Details of the trial were published in three papers in the New England Journal of Medicine. There's also a possibility that any colorectal cancer benefit wasn't seen because the subjects had only been followed for about five years. According to the Heart Foundation recommendations as well, people without coronary heart disease do not need to take daily aspirin.

In fact, the group taking aspirin had a slightly increased risk of death - 5.9 percent died compared with 5.2 percent taking a placebo. "But for the people who decide to take aspirin just off their own bat, this research has cast some doubt over whether it is a good idea".

The cancer finding surprised researchers because in other studies, aspirin protected against death from cancer.

There is evidence that aspirin can help to prevent heart attacks and strokes in people with heart problems, and doctors had hoped that the same would be true for the general population.

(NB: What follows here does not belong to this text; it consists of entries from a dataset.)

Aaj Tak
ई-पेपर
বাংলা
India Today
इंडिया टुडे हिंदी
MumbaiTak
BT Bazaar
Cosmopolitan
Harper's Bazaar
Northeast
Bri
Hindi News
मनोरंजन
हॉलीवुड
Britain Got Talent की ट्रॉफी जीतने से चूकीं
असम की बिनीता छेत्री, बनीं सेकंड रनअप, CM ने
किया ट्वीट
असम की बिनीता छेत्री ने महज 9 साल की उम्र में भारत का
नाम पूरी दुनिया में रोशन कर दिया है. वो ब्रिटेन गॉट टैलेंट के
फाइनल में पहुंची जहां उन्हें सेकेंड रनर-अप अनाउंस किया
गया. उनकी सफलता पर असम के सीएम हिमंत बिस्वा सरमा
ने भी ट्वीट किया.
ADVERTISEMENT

As per recommendations by the Preventive Services Task Force, the individual should have at least a 10 percent risk of suffering a heart attack. "Aspirin is a double-edged sword; it is absolutely essential drug and a lifesaver in patients with established heart disease (or arterial blockages) and many patients with diabetes where risk is high".

"Many people are taking aspirin for important medical reasons", McNeil said.

Research into almost 20,000 older people found those who were generally healthy derived no protective benefit from the blood-thinning pill - but it increased their risk of unsafe bleeds. "Analysis of all the cancer-related data from the trial is under way and until we have additional data, these findings should be interpreted with caution". Sure, it can help your headache, but aspirin can also prevent heart attacks, strokes, maybe even cancer, maybe even dementia.